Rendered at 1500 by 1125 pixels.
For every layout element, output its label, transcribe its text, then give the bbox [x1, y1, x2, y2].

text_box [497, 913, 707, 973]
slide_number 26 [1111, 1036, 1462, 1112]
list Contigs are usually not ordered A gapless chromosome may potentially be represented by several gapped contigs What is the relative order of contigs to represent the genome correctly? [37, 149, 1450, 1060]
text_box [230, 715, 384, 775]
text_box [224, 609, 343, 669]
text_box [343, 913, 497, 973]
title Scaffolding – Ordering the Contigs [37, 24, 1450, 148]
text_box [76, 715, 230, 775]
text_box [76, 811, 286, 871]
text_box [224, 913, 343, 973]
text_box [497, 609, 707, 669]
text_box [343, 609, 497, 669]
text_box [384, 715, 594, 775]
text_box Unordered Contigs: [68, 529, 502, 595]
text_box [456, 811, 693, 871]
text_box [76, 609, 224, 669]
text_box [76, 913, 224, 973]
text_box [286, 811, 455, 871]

######

Both ends count here. Reproduce exactly the lines from the one containing "For every layout" through the end of the listing.

For every layout element, output its label, transcribe its text, then give the bbox [x1, y1, x2, y2].

text_box [497, 913, 707, 973]
slide_number 26 [1111, 1036, 1462, 1112]
list Contigs are usually not ordered A gapless chromosome may potentially be represented by several gapped contigs What is the relative order of contigs to represent the genome correctly? [37, 149, 1450, 1060]
text_box [230, 715, 384, 775]
text_box [224, 609, 343, 669]
text_box [343, 913, 497, 973]
title Scaffolding – Ordering the Contigs [37, 24, 1450, 148]
text_box [76, 715, 230, 775]
text_box [76, 811, 286, 871]
text_box [224, 913, 343, 973]
text_box [497, 609, 707, 669]
text_box [343, 609, 497, 669]
text_box [384, 715, 594, 775]
text_box Unordered Contigs: [68, 529, 502, 595]
text_box [456, 811, 693, 871]
text_box [76, 609, 224, 669]
text_box [76, 913, 224, 973]
text_box [286, 811, 455, 871]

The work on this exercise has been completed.